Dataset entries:
───
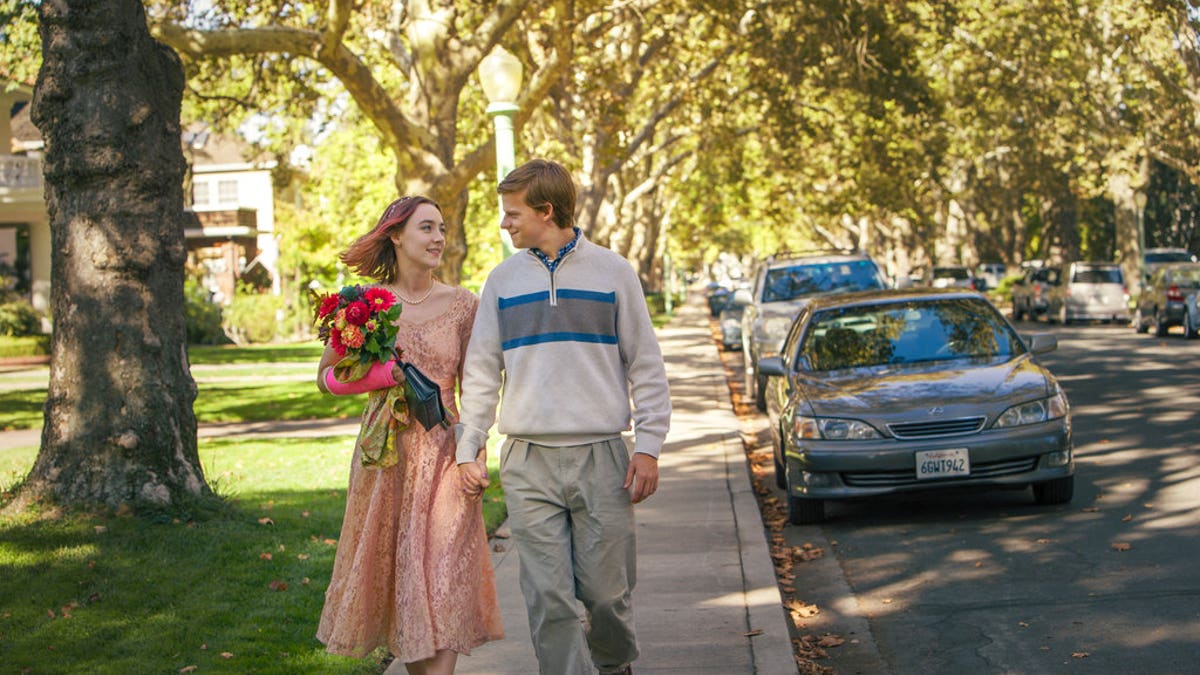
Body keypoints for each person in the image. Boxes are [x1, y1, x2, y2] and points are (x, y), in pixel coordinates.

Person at [455, 159, 672, 675]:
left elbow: (646, 363)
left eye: (512, 214)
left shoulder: (614, 273)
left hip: (603, 458)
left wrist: (649, 446)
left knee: (606, 595)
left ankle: (615, 666)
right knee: (548, 598)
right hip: (529, 460)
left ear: (545, 211)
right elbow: (482, 372)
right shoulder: (501, 282)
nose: (505, 224)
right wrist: (470, 446)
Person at [315, 195, 503, 674]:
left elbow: (478, 388)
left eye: (441, 228)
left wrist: (474, 454)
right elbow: (328, 379)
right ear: (396, 236)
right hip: (387, 456)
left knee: (443, 578)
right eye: (426, 228)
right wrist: (382, 378)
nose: (439, 237)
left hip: (445, 452)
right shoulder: (362, 306)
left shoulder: (464, 305)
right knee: (403, 583)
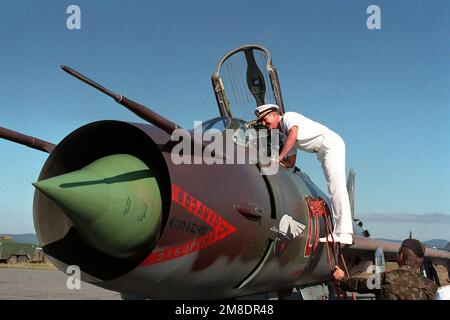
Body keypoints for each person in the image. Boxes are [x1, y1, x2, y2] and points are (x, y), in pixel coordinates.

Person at [255, 104, 353, 244]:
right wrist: (275, 163)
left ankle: (344, 233)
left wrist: (279, 157)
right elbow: (291, 162)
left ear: (274, 115)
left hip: (331, 144)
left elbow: (293, 135)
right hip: (322, 151)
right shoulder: (285, 134)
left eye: (265, 120)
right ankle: (341, 232)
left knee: (336, 187)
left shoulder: (289, 117)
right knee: (333, 187)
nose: (264, 124)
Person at [333, 238, 438, 300]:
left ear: (401, 256)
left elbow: (358, 284)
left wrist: (341, 278)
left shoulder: (387, 278)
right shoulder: (430, 287)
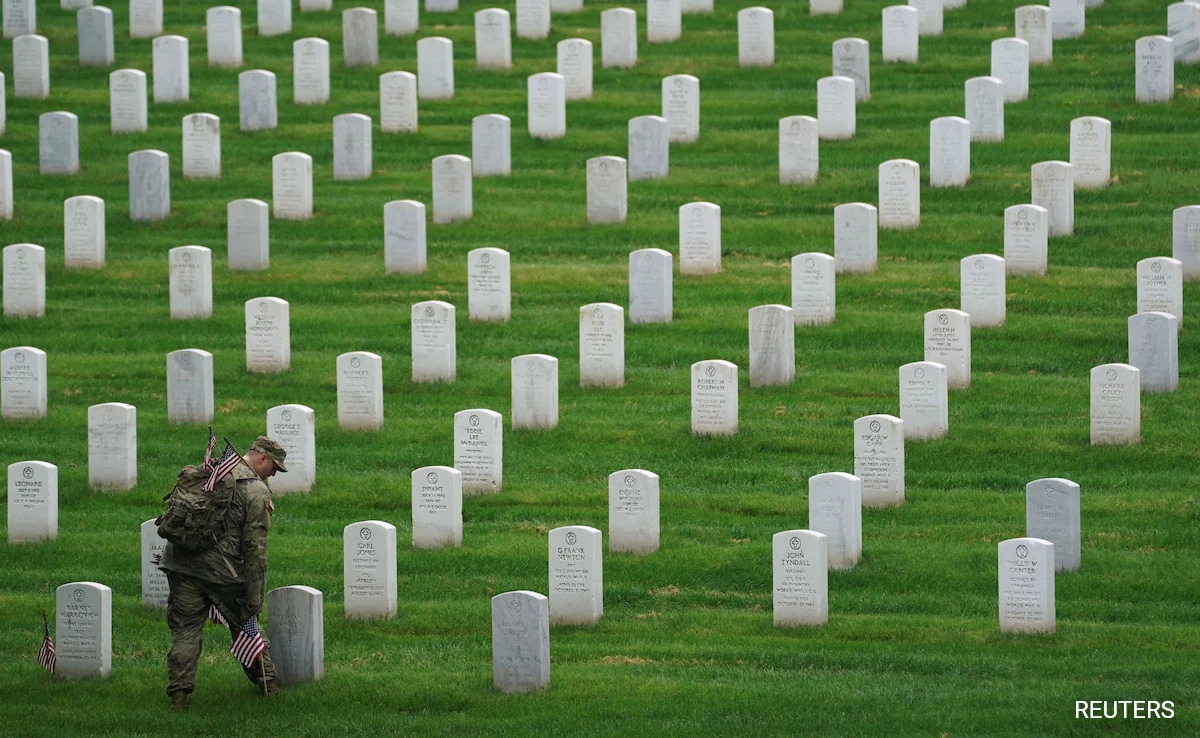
───
REQUIREMENT: Write the lines above out again exactly, without any of their pictures.

ANSWER BOX:
Body keypoints for each person in the image. Boxes are [x1, y1, x2, y2] and points are (x, y), in pixel coordinates.

Person at [455, 159, 672, 675]:
left elbow: (646, 363)
left eye: (512, 214)
left shoulder: (614, 273)
left hip: (603, 458)
left wrist: (649, 446)
left knee: (606, 595)
left ankle: (615, 666)
right knee: (548, 598)
right hip: (529, 460)
left ear: (545, 211)
right elbow: (482, 372)
right shoulder: (501, 282)
nose: (505, 224)
right wrist: (470, 446)
Person at [315, 195, 503, 674]:
left elbow: (478, 388)
left eye: (441, 228)
left wrist: (474, 454)
right elbow: (328, 379)
right ear: (396, 236)
right hip: (387, 456)
left knee: (443, 578)
right eye: (426, 228)
right wrist: (382, 378)
nose: (439, 237)
left hip: (445, 452)
right shoulder: (362, 306)
left shoulder: (464, 305)
right knee: (403, 583)
Body keypoints for each person in the image. Boxes are [x1, y1, x2, y2] and points are (x, y), in pixel coordinates.

Person at [255, 104, 353, 244]:
right wrist: (275, 163)
left ankle: (344, 233)
left wrist: (279, 157)
right elbow: (291, 162)
left ear: (274, 115)
left hip: (331, 144)
left elbow: (293, 135)
right hip: (322, 151)
right shoulder: (285, 134)
left eye: (265, 120)
right ankle: (341, 232)
left knee: (336, 187)
left shoulder: (289, 117)
right knee: (333, 187)
nose: (264, 124)
Person at [333, 238, 438, 300]:
left ear: (401, 256)
left elbow: (358, 284)
left wrist: (341, 278)
left shoulder: (387, 278)
right shoulder: (430, 287)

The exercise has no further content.